*Work to be completed:*
Look for the word "click" in the material below. Copy each line that has it.

*Records for the exercise:*
########

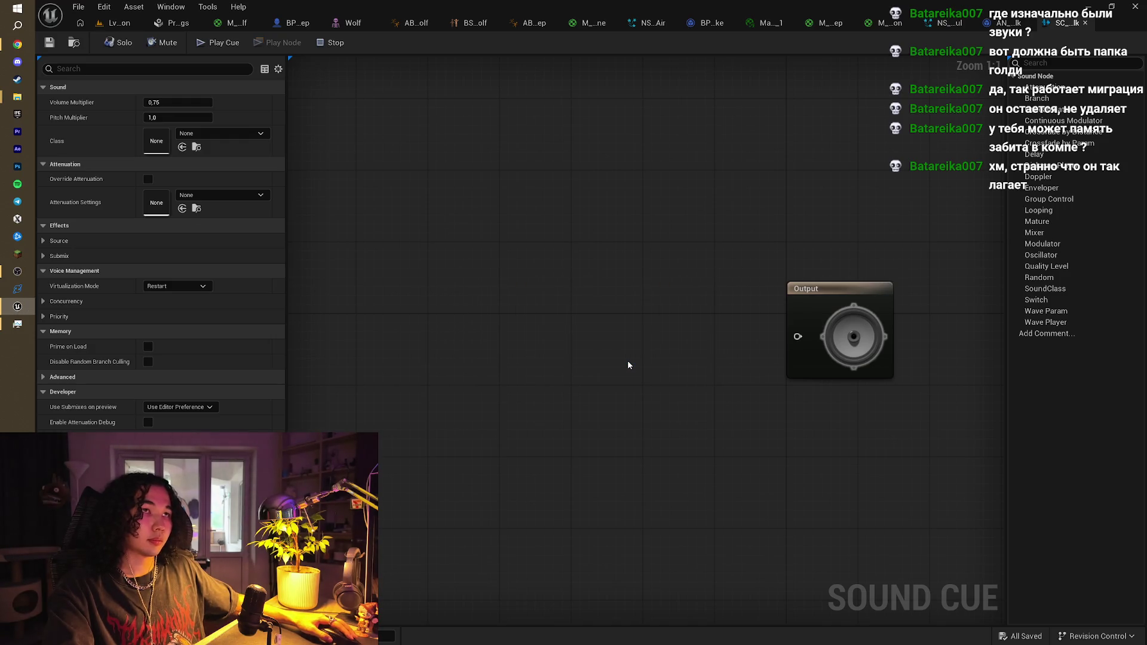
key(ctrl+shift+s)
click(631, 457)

########

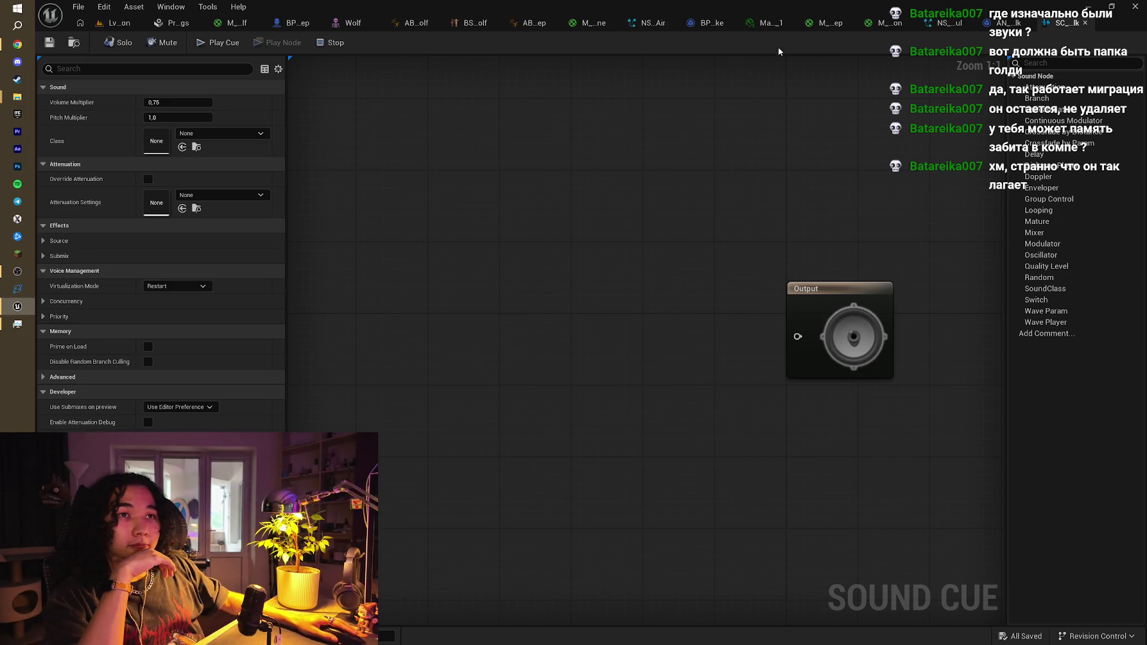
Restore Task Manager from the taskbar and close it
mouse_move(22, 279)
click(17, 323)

########

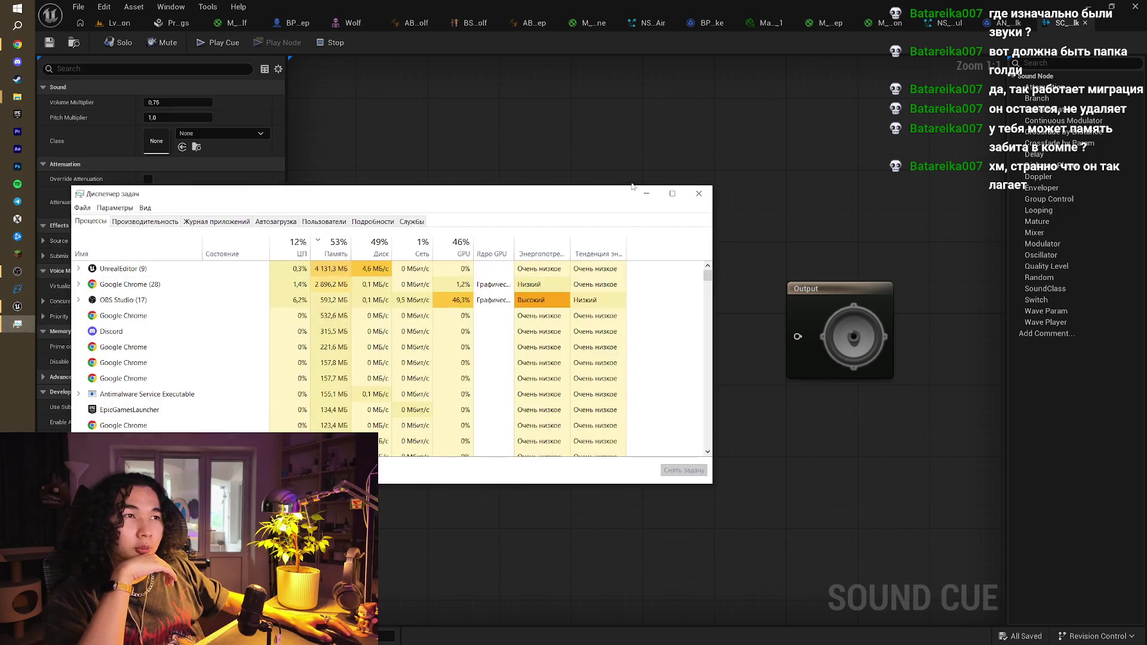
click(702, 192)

########

*Final answer:*
click(631, 457)
click(17, 323)
click(702, 192)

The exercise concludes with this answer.